Why hasn't LTC won any contracts? Can Klaus Brandt snag a contract? There are numerous car companies, and surely someone besides GM is goibe handing out contracts for batteries, right? Maybe an upstart like Hyundai looking to upstage the big guys? Maybe some German company looking to leapfrog past normal hybrids and into the plug-in hybrid market? A123, CPI, and Johnson Controls can't win all the contracts--I would think that none of these alone have the capacity (and track record) to singlehandedly dominate the market. Surely there's enough pie for LTC to get a slice...

Disclosure: I don't own stock in any of the companies listed above, but I'm considering buying some LTC stock (LTHU on the Pink Sheets).

Thursday, January 18, 2007

Corn-Based Ethanol - Not A Panacea

This article, which is a summary of findings of a University of Minnesota study, is a good summary of why corn-based ethanol is anything but a panacea for solving energy problems. Here are the five main reasons offered:
  1. Ethanol production requires almost as much energy as it yields. This is a common argument, but the Minnesota study found that the net energy yield from corn based ethanol is 25%.
  2. It isn’t easy being “green” when growing corn. Corn is not a hassle-free crop, and to get high yields you need a lot of fertilizer. I can't imagine too much organically-grown corn is going to go into ethanol production.
  3. Corn crowds out wildlife. Basically, more corn = less wildlife. However, another potential source of ethanol--prairie grass--is essentially wildlife in the sense that it fosters an ecosystem native to the region in which it grows.
  4. Corn ethanol doesn’t cut enough greenhouse gases. It's not much better than regular old gasoline, and in some respects it's worse.
  5. We can’t grow enough corn. This goes back to the "more corn = less wildlife" idea; the energy yield of corn just isn't enough for us to "grow" our way to energy independence. Sorry, corn.
The authors of the study correctly conclude, in my opinion, that corn-based ethanol subsidies should be discontinued. I'd go a step further and say that all energy subsidies (especially those for oil!) should be discontinued, but that's a discussion for another day. In any case, let's leave the corn for food (and maybe biodegradable plastic) and start developing ethanol sources that are actually worth pursuing.

Saturday, June 17, 2006

Popular Science summary of new enegery technologies

This Popular Science site has some great summaries of future "alternative" energy ideas.

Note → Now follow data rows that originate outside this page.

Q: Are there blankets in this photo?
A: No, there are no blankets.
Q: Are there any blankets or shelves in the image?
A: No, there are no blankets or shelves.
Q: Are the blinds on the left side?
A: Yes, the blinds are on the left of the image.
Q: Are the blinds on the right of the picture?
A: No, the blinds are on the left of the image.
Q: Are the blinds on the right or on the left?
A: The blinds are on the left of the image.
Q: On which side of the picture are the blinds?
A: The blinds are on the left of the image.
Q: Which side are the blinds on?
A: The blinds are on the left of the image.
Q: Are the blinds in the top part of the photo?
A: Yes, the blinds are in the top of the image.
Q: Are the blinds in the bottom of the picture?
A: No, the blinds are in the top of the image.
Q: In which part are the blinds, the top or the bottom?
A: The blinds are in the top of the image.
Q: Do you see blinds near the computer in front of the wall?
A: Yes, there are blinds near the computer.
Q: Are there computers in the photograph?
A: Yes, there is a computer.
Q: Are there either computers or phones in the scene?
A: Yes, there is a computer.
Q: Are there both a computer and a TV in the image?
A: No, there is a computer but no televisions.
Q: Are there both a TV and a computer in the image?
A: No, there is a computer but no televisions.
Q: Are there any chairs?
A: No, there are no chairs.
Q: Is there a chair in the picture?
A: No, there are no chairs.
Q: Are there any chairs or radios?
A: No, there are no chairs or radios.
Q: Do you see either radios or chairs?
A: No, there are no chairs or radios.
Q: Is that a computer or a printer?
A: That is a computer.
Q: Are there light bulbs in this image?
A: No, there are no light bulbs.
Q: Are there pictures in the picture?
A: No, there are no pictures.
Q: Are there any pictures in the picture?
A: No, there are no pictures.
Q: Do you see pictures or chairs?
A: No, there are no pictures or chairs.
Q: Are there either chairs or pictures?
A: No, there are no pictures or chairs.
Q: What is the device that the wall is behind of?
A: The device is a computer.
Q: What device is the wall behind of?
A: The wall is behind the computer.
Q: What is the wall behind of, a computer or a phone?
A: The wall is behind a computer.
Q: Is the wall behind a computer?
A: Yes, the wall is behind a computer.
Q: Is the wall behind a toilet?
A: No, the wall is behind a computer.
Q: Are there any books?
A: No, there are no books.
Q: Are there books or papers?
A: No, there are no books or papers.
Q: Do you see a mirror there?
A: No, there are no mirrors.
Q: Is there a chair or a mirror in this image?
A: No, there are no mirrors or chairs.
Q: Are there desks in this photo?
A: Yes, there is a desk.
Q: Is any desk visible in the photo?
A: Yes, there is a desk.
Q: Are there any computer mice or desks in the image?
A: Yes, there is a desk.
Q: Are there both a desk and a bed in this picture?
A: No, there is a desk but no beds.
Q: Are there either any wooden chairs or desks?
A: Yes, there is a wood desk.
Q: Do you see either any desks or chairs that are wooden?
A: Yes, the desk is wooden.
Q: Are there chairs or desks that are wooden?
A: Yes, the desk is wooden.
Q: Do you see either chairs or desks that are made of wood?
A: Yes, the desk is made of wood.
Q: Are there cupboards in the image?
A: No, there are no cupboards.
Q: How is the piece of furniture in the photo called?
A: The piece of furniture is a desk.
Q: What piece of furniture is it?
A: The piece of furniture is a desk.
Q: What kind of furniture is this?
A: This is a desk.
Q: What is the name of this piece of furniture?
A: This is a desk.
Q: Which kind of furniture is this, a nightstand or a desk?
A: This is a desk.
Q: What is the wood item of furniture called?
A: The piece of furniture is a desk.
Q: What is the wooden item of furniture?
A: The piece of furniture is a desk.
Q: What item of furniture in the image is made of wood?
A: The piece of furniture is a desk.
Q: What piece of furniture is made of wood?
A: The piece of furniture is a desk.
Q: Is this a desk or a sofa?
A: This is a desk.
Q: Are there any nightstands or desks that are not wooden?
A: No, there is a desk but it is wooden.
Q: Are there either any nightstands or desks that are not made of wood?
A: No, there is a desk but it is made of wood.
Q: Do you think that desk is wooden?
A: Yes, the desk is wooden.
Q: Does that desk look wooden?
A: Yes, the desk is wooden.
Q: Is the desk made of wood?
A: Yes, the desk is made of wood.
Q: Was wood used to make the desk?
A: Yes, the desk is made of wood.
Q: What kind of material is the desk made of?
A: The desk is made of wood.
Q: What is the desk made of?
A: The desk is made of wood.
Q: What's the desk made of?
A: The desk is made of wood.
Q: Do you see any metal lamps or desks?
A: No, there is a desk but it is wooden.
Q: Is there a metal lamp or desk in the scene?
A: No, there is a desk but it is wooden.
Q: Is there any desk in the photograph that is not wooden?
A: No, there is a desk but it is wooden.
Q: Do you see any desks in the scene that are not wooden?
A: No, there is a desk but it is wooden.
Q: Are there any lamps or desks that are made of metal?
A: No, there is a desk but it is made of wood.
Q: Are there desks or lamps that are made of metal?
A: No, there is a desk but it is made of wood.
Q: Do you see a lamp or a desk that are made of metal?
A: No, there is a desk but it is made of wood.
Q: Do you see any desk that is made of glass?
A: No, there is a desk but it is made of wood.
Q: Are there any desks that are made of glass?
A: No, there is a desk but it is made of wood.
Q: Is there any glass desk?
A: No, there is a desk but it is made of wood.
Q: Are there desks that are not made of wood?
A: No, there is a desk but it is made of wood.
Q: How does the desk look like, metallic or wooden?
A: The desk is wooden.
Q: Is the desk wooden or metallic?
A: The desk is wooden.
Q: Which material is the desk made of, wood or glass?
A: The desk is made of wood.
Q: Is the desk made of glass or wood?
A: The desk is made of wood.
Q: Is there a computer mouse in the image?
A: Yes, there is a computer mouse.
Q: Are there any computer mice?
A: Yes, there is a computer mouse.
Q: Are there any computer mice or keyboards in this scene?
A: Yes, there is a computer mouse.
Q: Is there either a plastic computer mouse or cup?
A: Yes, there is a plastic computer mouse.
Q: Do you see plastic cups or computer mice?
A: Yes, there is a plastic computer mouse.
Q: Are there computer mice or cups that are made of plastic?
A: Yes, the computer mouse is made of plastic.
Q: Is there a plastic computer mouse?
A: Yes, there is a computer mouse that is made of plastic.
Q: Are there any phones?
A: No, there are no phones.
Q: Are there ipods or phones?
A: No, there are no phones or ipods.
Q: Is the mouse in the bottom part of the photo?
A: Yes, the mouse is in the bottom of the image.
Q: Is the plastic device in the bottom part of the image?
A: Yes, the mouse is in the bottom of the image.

I found out about this site from this post.

Sunday, November 06, 2005

New type of wind turbine

Well, new to me, at least. TMA's vertical wind turbine sounds neat.

I heard about this company from this post at The Energy Blog.

Have all of our problems been solved?

If this is true, our energy problems may be solved, but the physicists' problems are just beginning.
Randell Mills, a Harvard University medic who also studied electrical engineering at Massachusetts Institute of Technology, claims to have built a prototype power source that generates up to 1,000 times more heat than conventional fuel. Independent scientists claim to have verified the experiments and Dr Mills says that his company, Blacklight Power, has tens of millions of dollars in investment lined up to bring the idea to market. And he claims to be just months away from unveiling his creation.
I heard about this story from this Slashdot post.